Your answer needs to include each line of the records in which the string "from" can be found.

──────── RECORDED DATA

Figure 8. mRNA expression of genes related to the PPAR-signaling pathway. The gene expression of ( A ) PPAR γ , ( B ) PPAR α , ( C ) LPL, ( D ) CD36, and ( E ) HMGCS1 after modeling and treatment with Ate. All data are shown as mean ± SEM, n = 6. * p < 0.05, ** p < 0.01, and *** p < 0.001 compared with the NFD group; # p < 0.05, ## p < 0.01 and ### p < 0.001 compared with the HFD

────────────────
──────── RECORDED DATA

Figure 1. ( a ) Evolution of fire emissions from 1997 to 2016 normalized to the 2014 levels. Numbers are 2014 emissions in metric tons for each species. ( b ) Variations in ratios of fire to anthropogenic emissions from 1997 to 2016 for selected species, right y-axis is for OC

────────────────
──────── RECORDED DATA

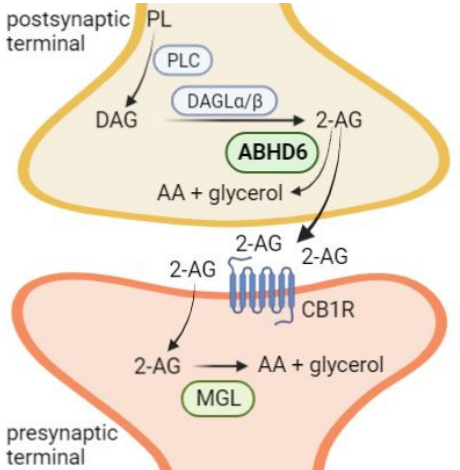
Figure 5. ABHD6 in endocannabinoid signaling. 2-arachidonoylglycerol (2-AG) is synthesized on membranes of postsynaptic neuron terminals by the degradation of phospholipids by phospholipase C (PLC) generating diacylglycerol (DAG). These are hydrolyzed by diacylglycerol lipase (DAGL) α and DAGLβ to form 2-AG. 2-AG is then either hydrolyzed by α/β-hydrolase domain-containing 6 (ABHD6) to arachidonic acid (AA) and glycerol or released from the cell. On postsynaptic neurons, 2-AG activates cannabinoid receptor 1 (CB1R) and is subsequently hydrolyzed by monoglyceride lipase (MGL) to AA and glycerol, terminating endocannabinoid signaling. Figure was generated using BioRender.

────────────────

*TASK ANSWER:*
Figure 1. ( a ) Evolution of fire emissions from 1997 to 2016 normalized to the 2014 levels. Numbers are 2014 emissions in metric tons for each species. ( b ) Variations in ratios of fire to anthropogenic emissions from 1997 to 2016 for selected species, right y-axis is for OC
Figure 5. ABHD6 in endocannabinoid signaling. 2-arachidonoylglycerol (2-AG) is synthesized on membranes of postsynaptic neuron terminals by the degradation of phospholipids by phospholipase C (PLC) generating diacylglycerol (DAG). These are hydrolyzed by diacylglycerol lipase (DAGL) α and DAGLβ to form 2-AG. 2-AG is then either hydrolyzed by α/β-hydrolase domain-containing 6 (ABHD6) to arachidonic acid (AA) and glycerol or released from the cell. On postsynaptic neurons, 2-AG activates cannabinoid receptor 1 (CB1R) and is subsequently hydrolyzed by monoglyceride lipase (MGL) to AA and glycerol, terminating endocannabinoid signaling. Figure was generated using BioRender.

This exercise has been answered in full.